Four drafts are currently being discussed. The EFITU and the former manpower minister had submitted the first of these drafts to the SCAF for approval some six months ago. The military junta shelved this draft, which was re-submitted to Parliament in January. Since then, the FJP-dominated Manpower Committee, presided over by Saber Abul Fotouh, has been drafting a trade union law whose provisions are very similar to law 35/1976.

On 18 April, Parliament issued a new law regulating the graduating year for Egyptian high schools. The Thanawiya Amma, or senior year of high school, has accordingly been reduced from two years to one.

A parliamentary delegation from the Arab Affairs Committee visited the Gaza Strip earlier this month. On 16 April, this committee issued a preliminary report calling on the Egyptian State to supply the besieged territory with gas exports to fuel its electricity grid, and also humanitarian aid to alleviate the shortage of medical supplies in Gazan hospitals.

Reaching out to other foreigners, a delegation of MPs from the FJP and Nour Party visited Luxor this week to reassure foreign tourists of their welfare in light of the Islamist domination of the political scene.
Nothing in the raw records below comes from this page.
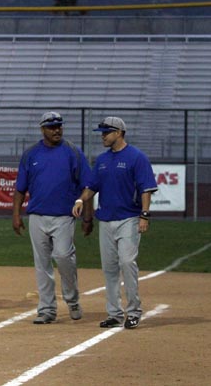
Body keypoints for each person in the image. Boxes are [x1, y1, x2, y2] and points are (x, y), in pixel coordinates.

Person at [72, 116, 158, 329]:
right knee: (109, 268)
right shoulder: (102, 160)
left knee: (127, 263)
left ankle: (134, 310)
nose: (103, 135)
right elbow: (92, 185)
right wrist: (81, 199)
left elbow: (146, 188)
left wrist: (144, 215)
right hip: (106, 220)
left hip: (128, 218)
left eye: (106, 132)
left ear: (119, 132)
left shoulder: (136, 157)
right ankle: (114, 313)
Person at [12, 111, 94, 324]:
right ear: (42, 129)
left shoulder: (73, 152)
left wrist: (87, 217)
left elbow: (88, 185)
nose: (57, 130)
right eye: (51, 127)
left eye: (59, 126)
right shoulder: (31, 154)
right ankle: (47, 309)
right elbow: (20, 188)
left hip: (64, 216)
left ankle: (72, 299)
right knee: (42, 264)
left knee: (64, 257)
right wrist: (16, 214)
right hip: (37, 215)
These reassurances come months after leading figures from these Islamist parties had criticized foreign tourism, claiming that such tourism centers around swimsuits and alcohol. Salafis had gone even further, calling for the outlaw of alcohol in Egypt, and the segregation of beaches.
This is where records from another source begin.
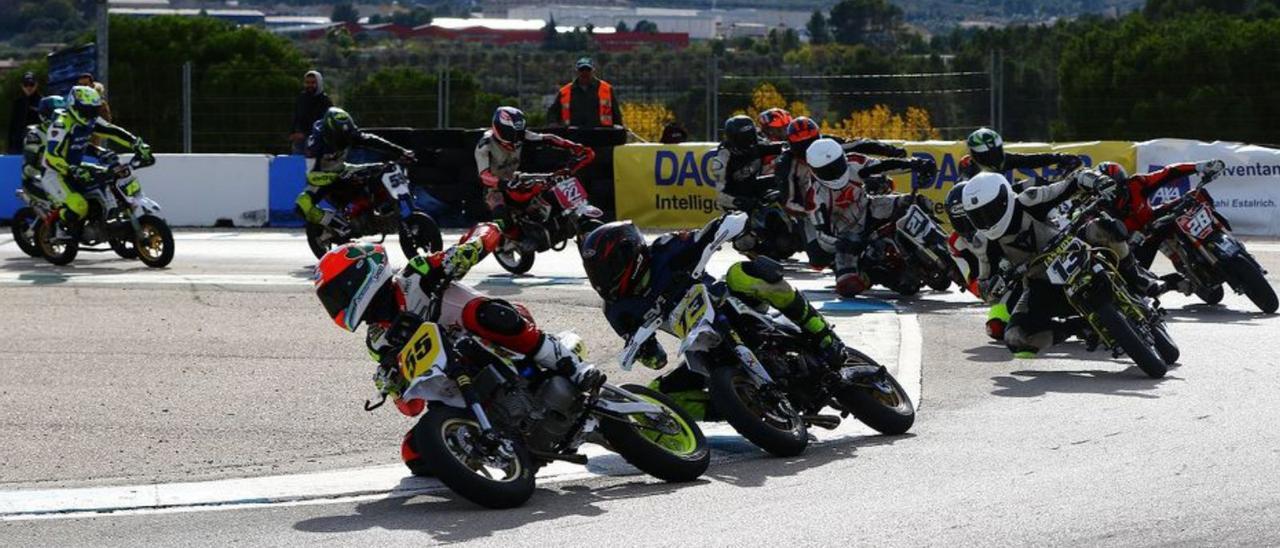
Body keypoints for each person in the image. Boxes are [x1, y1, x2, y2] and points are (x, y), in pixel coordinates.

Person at [313, 224, 603, 475]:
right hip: (459, 380)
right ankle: (499, 454)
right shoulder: (378, 341)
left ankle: (573, 367)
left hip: (493, 337)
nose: (337, 304)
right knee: (413, 453)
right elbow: (412, 407)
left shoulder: (415, 274)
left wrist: (473, 246)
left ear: (360, 275)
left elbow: (487, 231)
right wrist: (391, 386)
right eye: (332, 300)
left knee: (484, 315)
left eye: (338, 294)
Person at [579, 215, 878, 420]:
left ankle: (823, 335)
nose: (603, 277)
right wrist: (646, 351)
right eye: (597, 271)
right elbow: (655, 359)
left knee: (741, 273)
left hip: (731, 305)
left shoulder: (666, 249)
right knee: (659, 394)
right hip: (701, 343)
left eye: (609, 265)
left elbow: (704, 236)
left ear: (631, 252)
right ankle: (743, 406)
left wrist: (727, 224)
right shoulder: (616, 308)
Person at [961, 170, 1156, 357]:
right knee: (1015, 338)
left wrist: (1097, 181)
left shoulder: (1029, 200)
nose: (987, 220)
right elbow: (984, 283)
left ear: (1005, 199)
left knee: (1102, 226)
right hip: (1041, 282)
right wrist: (992, 287)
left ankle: (1135, 275)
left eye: (991, 211)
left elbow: (1072, 182)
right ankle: (1078, 328)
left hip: (1070, 244)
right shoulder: (985, 242)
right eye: (979, 216)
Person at [805, 138, 937, 297]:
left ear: (843, 158)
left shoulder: (855, 162)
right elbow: (821, 235)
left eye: (837, 165)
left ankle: (934, 241)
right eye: (827, 170)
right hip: (847, 236)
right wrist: (840, 243)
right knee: (847, 286)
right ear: (815, 171)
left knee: (918, 202)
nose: (834, 172)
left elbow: (884, 166)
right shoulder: (814, 196)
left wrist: (914, 164)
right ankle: (873, 275)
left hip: (870, 209)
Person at [43, 86, 153, 240]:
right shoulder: (61, 124)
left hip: (77, 167)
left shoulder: (91, 120)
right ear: (75, 107)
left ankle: (108, 220)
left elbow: (113, 131)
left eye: (94, 110)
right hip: (56, 172)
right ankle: (58, 227)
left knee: (109, 176)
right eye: (87, 110)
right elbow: (51, 156)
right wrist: (71, 170)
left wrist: (137, 144)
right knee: (78, 206)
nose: (91, 115)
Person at [297, 107, 416, 233]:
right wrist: (335, 177)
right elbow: (312, 175)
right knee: (302, 204)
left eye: (347, 136)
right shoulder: (315, 144)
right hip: (322, 177)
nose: (345, 140)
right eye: (340, 137)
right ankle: (341, 228)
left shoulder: (350, 133)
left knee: (383, 168)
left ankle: (387, 209)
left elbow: (371, 140)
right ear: (330, 132)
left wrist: (401, 151)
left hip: (343, 169)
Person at [1090, 160, 1226, 269]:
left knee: (1198, 195)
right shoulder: (1099, 210)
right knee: (1132, 272)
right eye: (1109, 190)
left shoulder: (1137, 183)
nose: (1117, 193)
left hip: (1156, 219)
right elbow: (1104, 244)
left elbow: (1169, 173)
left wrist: (1199, 166)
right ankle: (1172, 282)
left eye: (1119, 186)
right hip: (1136, 242)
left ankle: (1223, 233)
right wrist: (1128, 240)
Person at [474, 106, 593, 229]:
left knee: (554, 180)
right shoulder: (485, 145)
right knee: (501, 212)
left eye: (518, 132)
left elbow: (548, 138)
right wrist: (504, 184)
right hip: (495, 187)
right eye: (511, 132)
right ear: (499, 127)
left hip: (516, 177)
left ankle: (548, 220)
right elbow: (484, 175)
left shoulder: (521, 136)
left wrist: (573, 146)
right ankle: (514, 237)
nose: (515, 137)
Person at [708, 115, 785, 211]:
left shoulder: (757, 145)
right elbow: (719, 195)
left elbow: (781, 147)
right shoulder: (723, 157)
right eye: (745, 138)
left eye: (752, 135)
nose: (750, 140)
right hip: (735, 198)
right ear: (734, 139)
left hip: (752, 187)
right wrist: (737, 201)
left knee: (782, 178)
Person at [959, 127, 1082, 181]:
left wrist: (1058, 157)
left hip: (1000, 201)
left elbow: (1028, 160)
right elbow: (962, 189)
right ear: (976, 156)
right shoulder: (967, 166)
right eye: (989, 154)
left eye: (997, 151)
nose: (995, 157)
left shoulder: (1003, 159)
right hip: (979, 209)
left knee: (1037, 185)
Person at [550, 58, 621, 128]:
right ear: (577, 71)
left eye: (588, 70)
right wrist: (553, 124)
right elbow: (553, 112)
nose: (585, 72)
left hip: (601, 134)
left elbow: (616, 113)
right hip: (573, 134)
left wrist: (619, 130)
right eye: (581, 70)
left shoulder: (606, 89)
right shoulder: (564, 91)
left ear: (593, 71)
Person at [20, 96, 65, 203]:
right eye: (56, 114)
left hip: (61, 177)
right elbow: (30, 166)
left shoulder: (66, 132)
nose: (60, 117)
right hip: (36, 179)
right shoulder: (34, 134)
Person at [290, 70, 333, 155]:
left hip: (315, 141)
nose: (309, 85)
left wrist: (305, 134)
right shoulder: (301, 98)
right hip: (299, 140)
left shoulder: (324, 101)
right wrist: (292, 133)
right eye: (307, 82)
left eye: (313, 82)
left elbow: (322, 122)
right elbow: (296, 116)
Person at [7, 72, 42, 154]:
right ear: (22, 86)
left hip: (36, 144)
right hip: (17, 145)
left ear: (36, 85)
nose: (28, 87)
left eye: (31, 84)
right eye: (26, 84)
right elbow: (12, 127)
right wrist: (9, 147)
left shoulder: (42, 102)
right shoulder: (17, 103)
Parliament Speaker Saad al-Katatny has referred a draft law banning pornography and media obscenities to Parliament’s Culture, Information and Tourism Committee. On 17 April, the parliamentary head authorized this committee to draft a law banning such obscenities from TV, radio and the internet. The Islamist-dominated Culture, Information and Tourism Committee has proposed penalties for anyone disseminating such obscenities, including imprisonment and/or fines ranging from LE10,000 to LE50,000.

Parliament's Human Rights Committee demanded the formation of a fact-finding mission to investigate the fire that erupted in a state-owned petroleum company in Suez earlier in the week.

A delegation from the Defense, National Security and Mobilization Committee was dispatched to North Sinai on Thursday to examine the deteriorating security condition in the peninsula. Several kidnappings and assaults on security establishments have shaken the area bordering Israel.